I have scheduled a PCD in two weeks. Unfortunately, my parents who dropped my car in Europe for me misplaced the key FOB they kept :yikes: (Unless they actually gave both FOBs at the drop off, that's also possible).

What is the best way to get a new FOB when I pick up the car at the PCD? If I get my dealer to send me a new FOB for it, can someone at the PCD take care of programming it?

I'd rather not have to wait to be home to have two FOBs... 
Any advise is welcome.


----------



## GeorgeT (Jun 22, 2007)

You may have to wait for your dealer to order one. On some cars (7 Series for sure) replacment keys are "hard" coded to the car and there are only about ten or so available. If you lose all of them the car has to have a major electrical/computer replacement to get a new key to work. Depending on your delivery date, your dealer may be able to have a replacement for you before you arrive at PDC - they must have the VIN though.


----------



## Fun MiLes (Jun 8, 2011)

I can have the dealer order it and I can have him send it to the PC or to me. He has my VIN number and thus can get it made. But my understanding was that the keys needed to be programmed and the misplaced one could be un-programmed and it is this process that I wonder whether it can be done at the PC?


----------



## I-Won-Today (Feb 21, 2007)

Not sure exactly what the dealer will need for proof of ownership to order the replacement. You would have to order it through a dealer and have them program that key to the vehicle. Not sure what all is involved with the programing or what the service charge for that would be. Unfortunately due to the dealer's franchise rights, we cannot compete with them and provide those services. You could possibly arrange for this to be done at the local BMW Center after delivery, if needed before your trip. If it was a warrantly issue or transportation damage it could possibly be addressed by us or the BMW VPC.


----------



## Fun MiLes (Jun 8, 2011)

Thanks Jonathan, I did some more digging because I new I could order the key from the dealer and he would not need any other proof of ownership from me, since he sold the car to me and I have not yet taken final delivery of it.  The issue was that I was under the impression that programming it would be a process in which the dealership would have to plug the car into a computer system.

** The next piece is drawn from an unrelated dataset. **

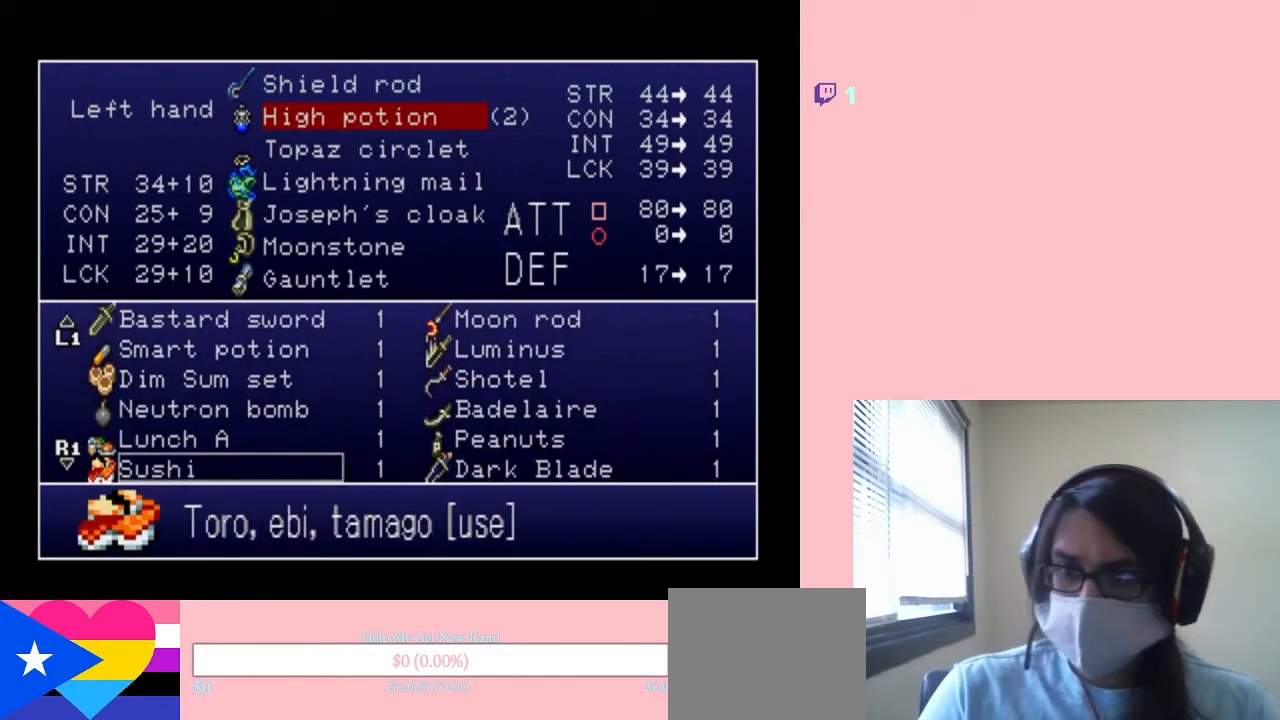
{"dt_ms": 500, "buttons": ["DPAD_DOWN"], "left_stick": "center", "right_stick": "center", "events": [[67, "DPAD_DOWN", "up"], [133, "DPAD_DOWN", "down"]]}
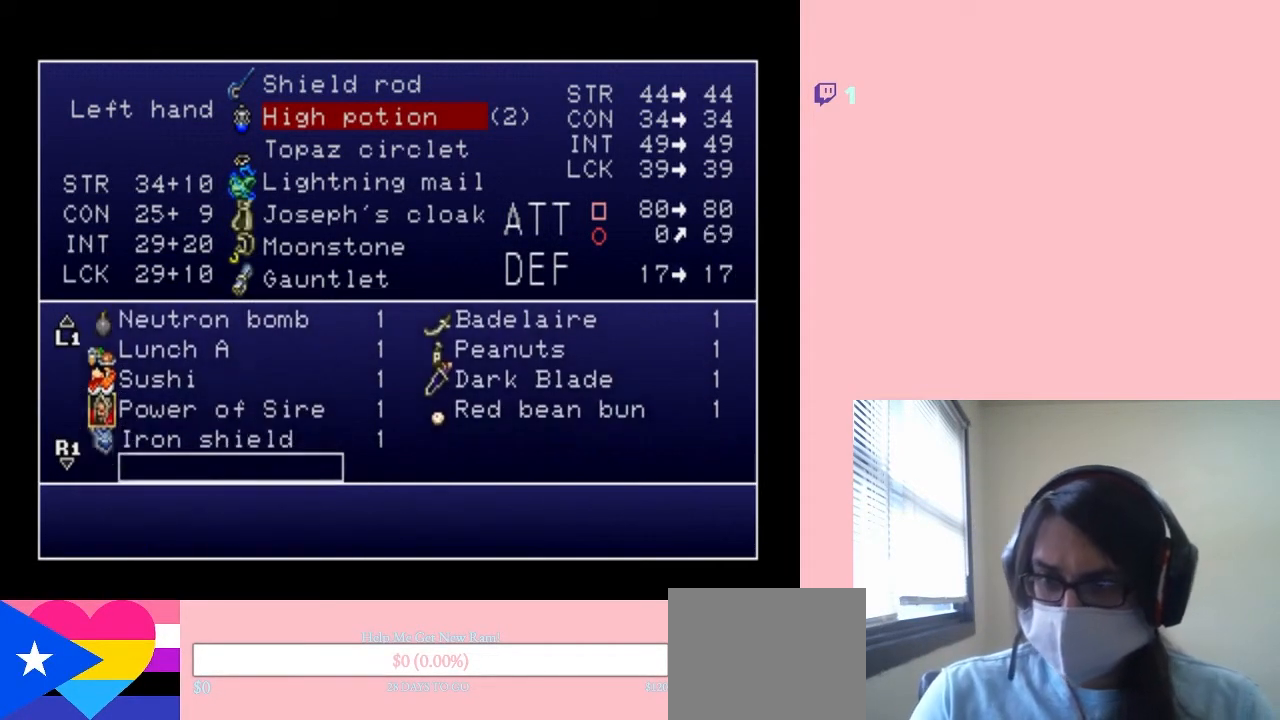
{"dt_ms": 500, "buttons": ["DPAD_UP"], "left_stick": "center", "right_stick": "center", "events": [[67, "DPAD_DOWN", "up"], [433, "DPAD_UP", "down"]]}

As it turns out, it seems that once I receive the "blank" key matched to my VIN, I just need to slide the key in the ignition slot and push it in for 20 seconds or so and voila, it is then recognized by the car...

I have ordered a new FOB and the dealer will get it to me before I fly out. I guess the real test will come next week when I try it!


----------



## I-Won-Today (Feb 21, 2007)

That's easy enough. Hopefully it will work. Look forward to seeing you soon.


----------